The probability density p(x, t) of X_t evolves according to:

$$\frac{\partial p}{\partial t} = -\frac{\partial}{\partial x}[\mu(x) p] + \frac{1}{2}\frac{\partial^2}{\partial x^2}[\sigma^2(x) p]$$

This is the **Fokker-Planck** (or Kolmogorov forward) equation.

### Stationary Distribution

If the system reaches equilibrium, ∂p/∂t = 0:

$$p_{\text{eq}}(x) \propto \frac{1}{\sigma^2(x)} \exp\left(\int^x \frac{2\mu(y)}{\sigma^2(y)} dy\right)$$

### Application: Estimating Potential

For gradient systems μ(x) = -∂U/∂x with constant σ:

$$p_{\text{eq}}(x) \propto \exp\left(-\frac{2U(x)}{\sigma^2}\right)$$

The stationary distribution reveals the potential landscape.

> [AIM OF THE EXERCISE]: List every displayed equation in the Fokker-Planck excerpt. Answer using only the Fokker-Planck excerpt.

> [RECORD SET]:
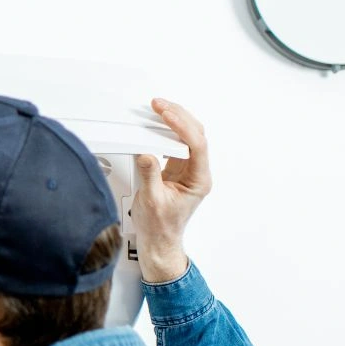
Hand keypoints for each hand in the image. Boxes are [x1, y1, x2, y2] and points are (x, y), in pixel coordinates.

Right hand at [133, 98, 210, 282]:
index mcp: (198, 180)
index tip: (166, 114)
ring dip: (174, 120)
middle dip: (178, 116)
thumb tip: (146, 153)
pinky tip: (156, 125)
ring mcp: (188, 170)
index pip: (196, 144)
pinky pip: (175, 143)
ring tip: (158, 109)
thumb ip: (150, 175)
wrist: (159, 241)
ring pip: (187, 136)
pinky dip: (166, 131)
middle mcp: (197, 173)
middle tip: (159, 104)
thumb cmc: (160, 227)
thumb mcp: (151, 200)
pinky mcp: (177, 169)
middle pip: (195, 135)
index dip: (181, 126)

> [ANSWER TO THE PROBLEM]:
1. ∂p/∂t = −∂/∂x[μ(x) p] + (1/2) ∂²/∂x²[σ²(x) p]
2. p_eq(x) ∝ (1/σ²(x)) exp(∫^x 2μ(y)/σ²(y) dy)
3. p_eq(x) ∝ exp(−2U(x)/σ²)